Since the beginning of the COVID-19 pandemic, first responders and healthcare workers have relied on
plastic-based, single-use personal protective equipment (PPE) such as masks and gowns to protect themselves against coronavirus. The result was a mountain of
plastic waste that was rising high.
How to deal with the used plastic face masks?
Well a group of experts from the University of Petroleum and Energy Studies in India, suggested PPE should be liquefied into “renewable” fossil fuels and burned.
“It’s an efficient and economical method”, the study said.
They claimed that this recycling is not only able to stop plastic waste but can also produce a "clean" liquid fuel to meet growing global demand for energy.
However, GAIA explained that this recycling contributes to climate change.

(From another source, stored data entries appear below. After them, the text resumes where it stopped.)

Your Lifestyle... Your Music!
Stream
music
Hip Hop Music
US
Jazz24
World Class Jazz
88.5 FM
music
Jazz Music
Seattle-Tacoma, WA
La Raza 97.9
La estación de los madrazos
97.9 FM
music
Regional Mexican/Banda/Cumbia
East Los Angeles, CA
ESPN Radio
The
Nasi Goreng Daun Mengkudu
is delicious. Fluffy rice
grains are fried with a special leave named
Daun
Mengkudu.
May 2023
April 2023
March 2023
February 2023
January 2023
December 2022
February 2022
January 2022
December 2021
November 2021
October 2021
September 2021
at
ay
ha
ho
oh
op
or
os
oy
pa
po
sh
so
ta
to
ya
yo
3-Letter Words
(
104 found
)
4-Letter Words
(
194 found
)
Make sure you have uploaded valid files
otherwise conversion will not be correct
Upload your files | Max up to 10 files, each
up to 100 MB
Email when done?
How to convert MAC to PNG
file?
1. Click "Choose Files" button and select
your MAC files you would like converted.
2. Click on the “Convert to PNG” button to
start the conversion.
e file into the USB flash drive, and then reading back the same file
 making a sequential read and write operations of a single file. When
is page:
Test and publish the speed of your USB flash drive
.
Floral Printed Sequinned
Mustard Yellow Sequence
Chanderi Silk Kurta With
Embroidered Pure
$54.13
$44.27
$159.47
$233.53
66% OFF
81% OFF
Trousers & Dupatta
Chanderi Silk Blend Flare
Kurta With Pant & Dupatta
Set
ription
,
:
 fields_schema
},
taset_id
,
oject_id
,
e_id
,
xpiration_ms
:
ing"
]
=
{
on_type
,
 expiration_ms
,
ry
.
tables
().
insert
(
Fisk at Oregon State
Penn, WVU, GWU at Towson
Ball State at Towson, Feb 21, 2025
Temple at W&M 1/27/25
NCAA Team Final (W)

It
releases toxic chemicals into the atmosphere — like benzene, BPA, cadmium and lead, which are linked to leukemia, reproductive malfunction, lung problems and neurological degeneration.
Yet for healthcare workers who are researching and treating COVID-19 patients, medical PPE masks are the safest option.
Up until the day we can make a reusable PPE kit, plastic mask waste will have to be dealt with somehow.
For the plastics that we can’t do without, the question is how to cause the least harm. We need to find out which option has the least risky and non-beneficial effects : landfilling.
We can still limit the amount of PPE that gets wasted, though. Health experts around the world have highlighted the importance of reusable PPE and face masks for someone who isn’t a health care professional.